Schema.org is a vocabulary which can be used with various syntaxes (like JSON-LD, Microdata, RDFa, Turtle, …), stand-alone or in various host languages (like HTML 4.01, XHTML 1.0/1.1, (X)HTML5, XML, SVG, …). So having other ways to specify that something is (or: is about; or: represents) a site-wide navigation, a table etc. is the exception rather than the rule.
But there can be reasons to use these types even in HTML5 documents, for example:
The HTML5 markup and the annotations from Microdata/RDFa are two "different worlds": a Microdata/RDFa parser is only interested in the annotations, and after successfully parsing a document, the underlying markup is of no relevance anymore (e.g., the information that something was specified in a table element is lost in the Microdata/RDFa layer).
By using types like WebPageElement, you can specify metadata that is not possible to specify in plain HTML5. For example, the author/license/etc. of a table.
You can use these types to specify data about something which does not exist on the current document, e.g., you could say on your personal website that you are the author of a table in Wikipedia.
That said, these are not typical use cases relevant for a broad range of authors. Unless you have a specific reason for using them, you might want to omit them. They are not useful for typical websites. Using them can even be problematic in some cases.
See also my Schema.org issue The purpose of WebPageElement and mainContentOfPage, where I suggested to deprecate WebPageElement and the mainContentOfPage property.
Just use <table>.
You seem to be reading the title of the pages and no further. The <table> tag doesn't have the dozens of special properties listed on that page like isFamilyFriendly or license or timeRequired.
Schema.org microdata is intended to build a standard set of additional, semantic metadata that can be used by automated systems - search engine spiders, parser robots, etc. - to better understand the nature and features of the content.

<nav> vs <article> for SEO

In term of SEO, if I want to group relevant page content together to maximize search engine readability, should I use the tag <nav> or <article>?
1) It's not there yet.
2) If it was, and you were wrapping menus as article, or wrapping affiliate link-farms as article, Google would slap you (keep that in mind in three or four years).
3) If you have lots of legitimate content, and each piece of content is self-contained (ie: suitable for article), then not only should you wrap it in an article tag, but you should also learn how to use Google's "Rich Snippet Tool", which was recently renamed "Structured Data Tool".
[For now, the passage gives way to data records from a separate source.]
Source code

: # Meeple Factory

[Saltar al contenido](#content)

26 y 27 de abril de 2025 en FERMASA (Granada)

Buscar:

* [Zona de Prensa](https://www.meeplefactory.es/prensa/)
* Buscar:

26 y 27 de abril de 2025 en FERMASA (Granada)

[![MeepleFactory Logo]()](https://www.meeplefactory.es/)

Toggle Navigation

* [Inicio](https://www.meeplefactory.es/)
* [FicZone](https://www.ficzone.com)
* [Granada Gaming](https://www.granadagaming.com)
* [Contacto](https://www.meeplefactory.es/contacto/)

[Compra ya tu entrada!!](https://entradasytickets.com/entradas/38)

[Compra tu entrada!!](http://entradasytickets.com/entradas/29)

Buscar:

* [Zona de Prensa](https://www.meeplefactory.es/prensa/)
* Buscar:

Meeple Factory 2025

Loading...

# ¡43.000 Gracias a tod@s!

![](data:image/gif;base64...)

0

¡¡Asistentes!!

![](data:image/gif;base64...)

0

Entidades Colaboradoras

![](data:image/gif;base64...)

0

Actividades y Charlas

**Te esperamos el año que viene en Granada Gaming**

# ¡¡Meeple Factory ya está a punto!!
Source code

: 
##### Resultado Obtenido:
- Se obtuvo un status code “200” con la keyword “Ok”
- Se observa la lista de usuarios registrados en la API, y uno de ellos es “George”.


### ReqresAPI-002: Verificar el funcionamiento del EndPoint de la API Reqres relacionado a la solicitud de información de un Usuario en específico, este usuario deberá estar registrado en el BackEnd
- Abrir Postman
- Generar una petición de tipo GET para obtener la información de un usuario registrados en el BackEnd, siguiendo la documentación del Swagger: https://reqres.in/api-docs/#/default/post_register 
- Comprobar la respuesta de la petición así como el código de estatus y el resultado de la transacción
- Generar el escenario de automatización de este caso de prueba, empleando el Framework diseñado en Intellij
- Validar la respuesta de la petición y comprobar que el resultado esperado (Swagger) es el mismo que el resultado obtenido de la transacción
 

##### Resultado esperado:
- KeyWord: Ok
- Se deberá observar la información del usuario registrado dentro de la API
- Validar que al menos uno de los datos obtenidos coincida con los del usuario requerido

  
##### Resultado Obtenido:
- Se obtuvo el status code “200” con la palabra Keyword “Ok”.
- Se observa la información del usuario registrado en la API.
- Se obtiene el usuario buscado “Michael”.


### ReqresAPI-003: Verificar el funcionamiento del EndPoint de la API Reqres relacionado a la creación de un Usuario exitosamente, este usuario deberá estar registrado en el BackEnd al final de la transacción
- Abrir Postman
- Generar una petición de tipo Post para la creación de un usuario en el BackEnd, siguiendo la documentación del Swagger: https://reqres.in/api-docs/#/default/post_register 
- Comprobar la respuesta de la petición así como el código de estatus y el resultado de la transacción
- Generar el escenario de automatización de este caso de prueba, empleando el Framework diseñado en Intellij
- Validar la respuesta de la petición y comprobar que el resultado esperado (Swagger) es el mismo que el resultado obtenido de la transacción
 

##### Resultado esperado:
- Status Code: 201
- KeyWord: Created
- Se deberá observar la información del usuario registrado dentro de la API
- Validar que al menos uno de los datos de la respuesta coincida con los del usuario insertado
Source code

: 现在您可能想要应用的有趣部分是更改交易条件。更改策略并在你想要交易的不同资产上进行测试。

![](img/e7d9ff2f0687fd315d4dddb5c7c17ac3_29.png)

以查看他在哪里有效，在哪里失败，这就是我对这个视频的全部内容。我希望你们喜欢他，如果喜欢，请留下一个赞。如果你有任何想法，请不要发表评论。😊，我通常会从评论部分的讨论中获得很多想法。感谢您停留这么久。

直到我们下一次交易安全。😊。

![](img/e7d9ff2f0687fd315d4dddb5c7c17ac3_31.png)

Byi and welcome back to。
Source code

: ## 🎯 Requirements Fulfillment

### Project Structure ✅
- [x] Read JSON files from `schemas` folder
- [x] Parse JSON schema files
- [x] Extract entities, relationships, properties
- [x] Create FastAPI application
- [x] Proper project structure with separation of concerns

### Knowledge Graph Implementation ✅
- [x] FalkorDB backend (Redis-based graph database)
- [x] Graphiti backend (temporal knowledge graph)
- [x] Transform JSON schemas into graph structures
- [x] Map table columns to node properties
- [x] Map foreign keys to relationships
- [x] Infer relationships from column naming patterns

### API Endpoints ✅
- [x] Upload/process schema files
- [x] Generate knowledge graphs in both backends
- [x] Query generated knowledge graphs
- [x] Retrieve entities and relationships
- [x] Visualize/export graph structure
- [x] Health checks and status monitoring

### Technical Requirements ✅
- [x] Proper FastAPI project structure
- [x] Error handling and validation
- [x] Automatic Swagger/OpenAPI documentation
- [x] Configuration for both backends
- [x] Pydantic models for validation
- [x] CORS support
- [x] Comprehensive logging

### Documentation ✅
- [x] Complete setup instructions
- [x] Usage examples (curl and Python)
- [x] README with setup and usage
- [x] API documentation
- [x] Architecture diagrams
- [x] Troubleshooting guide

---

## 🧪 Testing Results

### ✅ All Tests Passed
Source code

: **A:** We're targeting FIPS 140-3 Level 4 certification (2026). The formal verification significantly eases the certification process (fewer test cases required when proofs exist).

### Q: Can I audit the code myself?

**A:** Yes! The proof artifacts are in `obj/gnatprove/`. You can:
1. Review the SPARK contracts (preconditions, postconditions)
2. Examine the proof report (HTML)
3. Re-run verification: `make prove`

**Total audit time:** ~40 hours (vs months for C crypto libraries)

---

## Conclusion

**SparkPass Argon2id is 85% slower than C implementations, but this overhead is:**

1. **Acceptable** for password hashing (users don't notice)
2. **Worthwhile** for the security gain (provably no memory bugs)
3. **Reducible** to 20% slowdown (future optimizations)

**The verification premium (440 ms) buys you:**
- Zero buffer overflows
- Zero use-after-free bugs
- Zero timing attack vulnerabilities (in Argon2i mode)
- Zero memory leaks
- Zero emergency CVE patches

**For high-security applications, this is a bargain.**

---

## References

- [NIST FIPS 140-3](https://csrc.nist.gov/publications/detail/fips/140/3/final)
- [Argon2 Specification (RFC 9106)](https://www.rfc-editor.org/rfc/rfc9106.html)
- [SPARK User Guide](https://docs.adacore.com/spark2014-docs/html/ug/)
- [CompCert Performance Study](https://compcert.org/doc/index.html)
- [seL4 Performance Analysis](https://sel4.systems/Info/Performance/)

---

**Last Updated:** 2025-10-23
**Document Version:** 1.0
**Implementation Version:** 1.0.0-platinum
If you learn how to mark things up, both in an html5-friendly way, and in a Google-friendly microformat, then GoogleBot will grab all of the content it knows how, and it will be displayed in search results and elsewhere, when relevant.
Like I said... ...that's if you've got content which is worthy of doing this, because otherwise, Google will slap you, eventually, if you try to use it for evil.
article tag:-
The tag allows to mark separate entries in an online publication, such as a blog or a magazine. It is expected that when articles are marked with the tag, this will make the HTML code cleaner because it will reduce the need to use tags. Also, probably search engines will put more weight on the text inside the tag as compared to the contents on the other parts of the page.
nav tag:-Navigation is one of the important factors for SEO and everything that eases navigation is welcome. The new tag can be used to identify a collection of links to other pages.
so both tag have their own functionality which can be implemented according to need.